The development process aims to: (i) identify the principles applicable to all the objects evaluated, (ii) define the evaluation strategies used to appropriately address evaluation challenges in the clinical, organizational, economic and societal dimensions, (iii) equip the scientific teams to successfully integrate diversified knowledge from the literature, stakeholders participation and medico-administrative data banks, and (iv) facilitate deliberation leading to evidence-informed recommendations.

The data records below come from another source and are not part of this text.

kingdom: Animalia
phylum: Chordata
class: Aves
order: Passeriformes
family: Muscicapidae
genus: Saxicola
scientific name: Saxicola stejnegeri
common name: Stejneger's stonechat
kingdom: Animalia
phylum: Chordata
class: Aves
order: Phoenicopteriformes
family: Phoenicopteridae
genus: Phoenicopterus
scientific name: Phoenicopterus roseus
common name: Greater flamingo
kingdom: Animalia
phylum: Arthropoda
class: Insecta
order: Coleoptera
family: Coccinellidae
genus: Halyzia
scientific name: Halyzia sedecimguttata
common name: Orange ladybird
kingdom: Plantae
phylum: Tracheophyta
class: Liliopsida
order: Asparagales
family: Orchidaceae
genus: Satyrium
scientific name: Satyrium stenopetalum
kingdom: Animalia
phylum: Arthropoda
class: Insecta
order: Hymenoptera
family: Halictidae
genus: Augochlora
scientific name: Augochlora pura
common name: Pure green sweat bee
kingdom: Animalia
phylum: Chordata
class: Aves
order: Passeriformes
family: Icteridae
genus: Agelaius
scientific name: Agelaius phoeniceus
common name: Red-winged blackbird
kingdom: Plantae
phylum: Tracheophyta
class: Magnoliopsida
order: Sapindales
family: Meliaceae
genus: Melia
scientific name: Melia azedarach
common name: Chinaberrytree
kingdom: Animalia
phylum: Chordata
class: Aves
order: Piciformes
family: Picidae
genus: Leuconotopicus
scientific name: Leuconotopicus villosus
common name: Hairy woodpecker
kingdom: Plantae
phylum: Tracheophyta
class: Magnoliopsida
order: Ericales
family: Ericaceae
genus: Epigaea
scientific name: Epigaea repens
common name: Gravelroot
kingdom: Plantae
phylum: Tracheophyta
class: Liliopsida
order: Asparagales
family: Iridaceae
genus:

It is envisioned as a fully integrated process rooted in a reflexive multi-criteria approach supporting fair and reasonable decision. The presentation will focus on one of the key aspects of this framework, i.e., the development of principles for stakeholder participation based on a recent INESSS methodological forum on the topic, and the agile deployment of innovative processes and tools in various projects, including the patient partnership developed with a pioneering academic centre.
This framework provides explicit, transparent and cross-cutting processes and a framework for continuous improvement. The goal is to promote stakeholder engagement and enable increasingly complex arbitration aimed at equity and social justice, in a context of rising costs and uncertainty, and focused on the creation of value for our fellow citizens.